In a world where chatting online rather than IRL (In Real Life) is the preferred mode of interaction, it’s no wonder that many have dubbed Millennials as Generation Awkward. Companies are complaining that Generation Y lacks soft skills, a term that encompasses everything from communication to compassion, teamwork and lateral thinking.

In qualification-obsessed India, where IQ (intelligence quotient) is often more lauded than EQ (emotional intelligence), the problem is even worse. Research by the global management consultancy Hay Group found that Indian graduates don’t rate people skills very high, with 57 percent “not seeing the value of ‘pandering to the feelings of others’”.

Meanwhile in our global survey, nearly one in five Indians said success is a key factor to living a fulfilled life — and being a people person is an invaluable skill. In fact, when the Stanford Research Institute surveyed Fortune 500 CEOs, they found 75 percent of long term job success depended on people skills, and only 25 percent on technical skills.

So what is it that’s making Millennials more awkward, and how can we fight against it by improving soft skills?

1. THE ME MENTALITY

We’re called the selfie generation for a reason. When we shoot ourselves with a camera, we shoot ourselves in the foot — self-portraits mean we look inwards and become ever more self-obsessed.

The solution to being less egotistical and more empathetic? Drop the duckface. Try putting a ban on selfies and shoot outwards: photograph other people and you will become more curious about the world. You could even make it a work project that showcases your company on social media. Why do you think the Humans of New York Facebook page boasts over 17 million likes? Because the photographer tells other people’s stories, not his own.

2. FUN ADDICTS

Entertainment is a drug, and a fiendishly addictive one at that, as any Game of Thrones fan will tell you. Unfortunately, binge-watching Netflix while ordering food delivery on an app and snapchatting a buddy means that our tolerance for downtime is ludicrously low. We want fun, and we want it 24/7.

What’s so bad about that? Well, it’s killing our creativity and lateral thinking, both valuable soft skills. More than one study shows boredom fosters creative thought by giving us time to daydream.

One researcher notes that without dull downtime, we “miss out on many emotionally, cognitively and socially rewarding experiences. Boredom is both a warning that we are not doing what we want to be doing and a ‘push’ that motivates us to switch goals and projects.”

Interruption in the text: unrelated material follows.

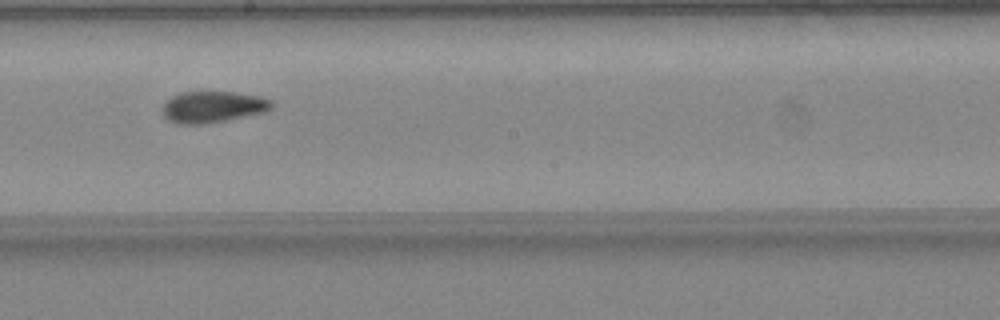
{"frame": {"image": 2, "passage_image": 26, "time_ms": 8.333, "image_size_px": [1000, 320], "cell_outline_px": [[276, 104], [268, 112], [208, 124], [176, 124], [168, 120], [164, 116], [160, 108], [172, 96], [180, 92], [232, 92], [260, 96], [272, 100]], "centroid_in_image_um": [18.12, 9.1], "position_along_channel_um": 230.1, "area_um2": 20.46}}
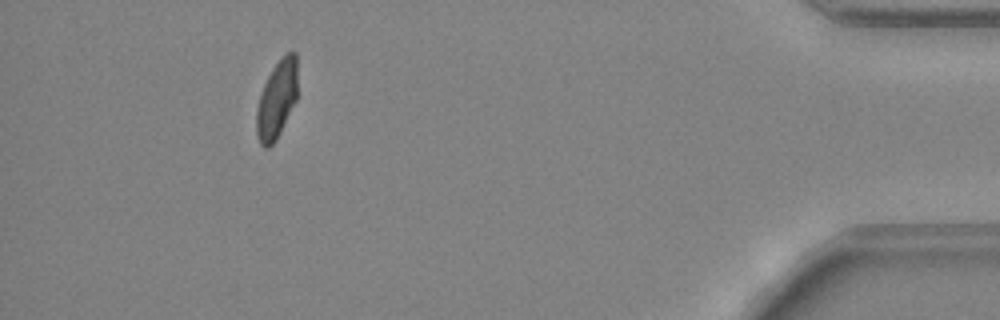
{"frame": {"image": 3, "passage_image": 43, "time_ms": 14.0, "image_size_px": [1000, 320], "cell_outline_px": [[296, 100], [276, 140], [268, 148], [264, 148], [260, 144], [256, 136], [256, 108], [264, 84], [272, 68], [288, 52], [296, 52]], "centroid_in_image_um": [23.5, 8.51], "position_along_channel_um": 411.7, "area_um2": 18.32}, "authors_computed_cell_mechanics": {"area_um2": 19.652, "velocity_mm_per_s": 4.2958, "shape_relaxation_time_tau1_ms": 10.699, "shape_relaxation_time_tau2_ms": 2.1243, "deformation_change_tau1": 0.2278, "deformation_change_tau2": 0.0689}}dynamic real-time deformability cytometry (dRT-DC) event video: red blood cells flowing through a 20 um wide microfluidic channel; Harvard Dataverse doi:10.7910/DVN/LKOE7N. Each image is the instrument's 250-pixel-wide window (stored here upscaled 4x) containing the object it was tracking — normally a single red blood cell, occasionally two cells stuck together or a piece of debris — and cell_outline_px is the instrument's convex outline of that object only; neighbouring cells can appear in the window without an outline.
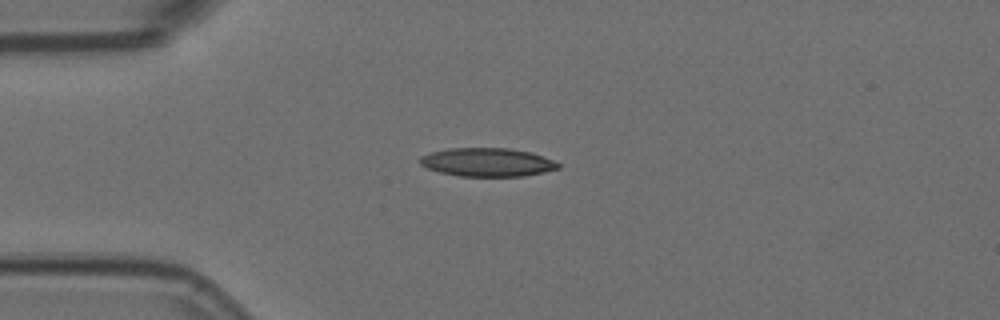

How can you edge towards making boredom a daily practice? Try ‘monotasking’ — whether you are eating, walking to work or cooking, focus only on that activity. Also, try recognising the next time you reach for your phone to fill a few empty seconds (like when you are standing in a queue) and just live in that moment. Yes, it will feel unbearably hard, but make it a regular practice and you will go from #WTF to #winning.

3. THE IMPATIENT TRAP

In a world where you can download entire albums in minutes, Millennials are not good at waiting. We now, research claims, boast feather-light average attention spans of just eight seconds (down four seconds from 2013).

“If a conversation with my boss lasts for more than five minutes, I notice I’ll zone out a couple times a minute,” says personal assistant Druvi Narayen. “I find myself mentally bellowing to the person, ‘I’m pretty sure you could boil this briefing down to five tweets!’”

Improve your attention span:
No, we won’t tell you to meditate. Just rehydrate! Research shows just two percent dehydration impairs tasks that require focus. So drink up.

4. TALKING IS SO 1998

For a generation so attached to their phones, it’s odd that Gen Y shy away from phone calls, seeing them, according to one Wall Street Journal article, as “an interruption”. Makes sense: when you can plan and edit a Facebook update to within an inch of its life, a ‘live’ call can be intimidating.

Alas, textspeak only gets you so far. As the author of The Best Place to Work: The Art and Science of Creating an Extraordinary Workplace writes, “If you want to be in a leadership position, you’re going to have to get good at live interactions.” Start with baby steps and get confident enough to speak to colleagues and clients.

How? Think of it as a way to get instant feedback ­— which Millennials love — and don’t pressure yourself to be witty with every one-liner, as in your Whatsapp chats. It’s a conversation, not a chat show.